Sophisticated cybercriminals try to infect your machine by using artificial intelligence and malicious video and photo generators.
Since artificial intelligence and the creation of videos and photos over text have become fashionable, cybercriminals have wasted no time trying to use them to infect you with malware.
The reason for fake AI image and video generators that ask you to download their app but hides Lumma Stealer and AMOS malware that steals information related to credentials and cryptocurrency wallets.
Lumma Stealer is Windows malware and AMOS is for macOS, but both steal cryptocurrency wallets and cookies, credentials, passwords, credit cards and browsing history from Google Chrome, Microsoft Edge, Mozilla Firefox and other programs Chromium browser.
The strange thing is that these sites are advertised on X but also promoted in search results which means that someone is paying for it and some company just takes the money and doesn't sweat it.
A prime example is the editproai[.]pro and editproai[.]org sites discovered by cyber security researcher g0njxa, which have a professional look and make visitors think and feel that they are legitimate.
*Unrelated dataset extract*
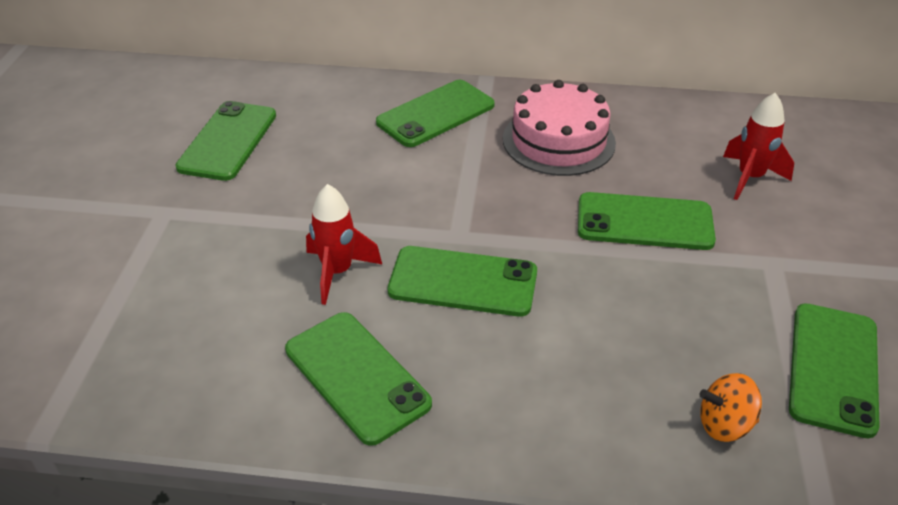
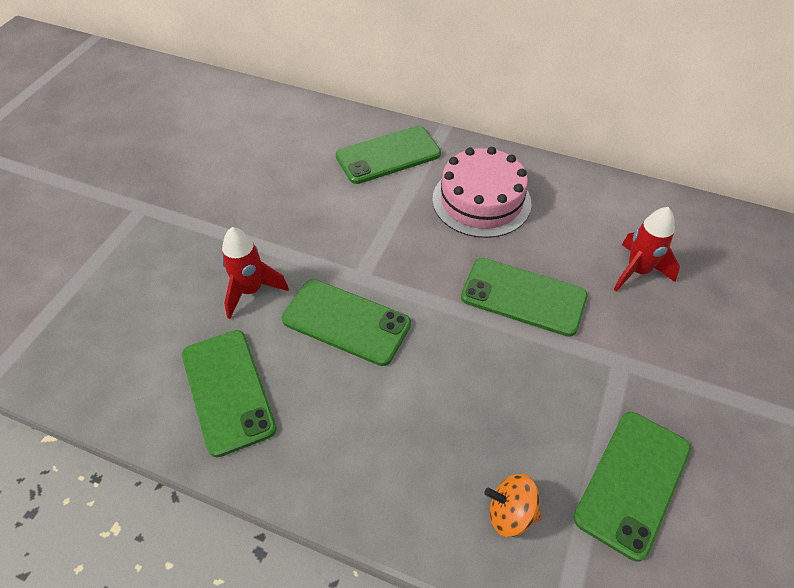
camera: 15 degrees right, 10 degrees up
green phone [175,101,276,181] -> none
See how they advertise on X
https://x.com/ewilkins0711/status/1857467473240699138
However, clicking the “Download Now” links will download an executable pretending to be the EditProAI application. For Windows users, the file is named “Edit-ProAI-Setup-newest_release.exe” [VirusTotal] and for macOS, it is called “EditProAi_v.4.36.dmg” [VirusTotal].
If you have downloaded this program in the past, you should consider all your saved passwords, cryptocurrency wallets and authentications compromised and you should change them immediately with unique passwords on every website you visit.
You should also enable multi-factor authentication on all sensitive websites, such as cryptocurrency exchanges, online banking, email services, and financial services.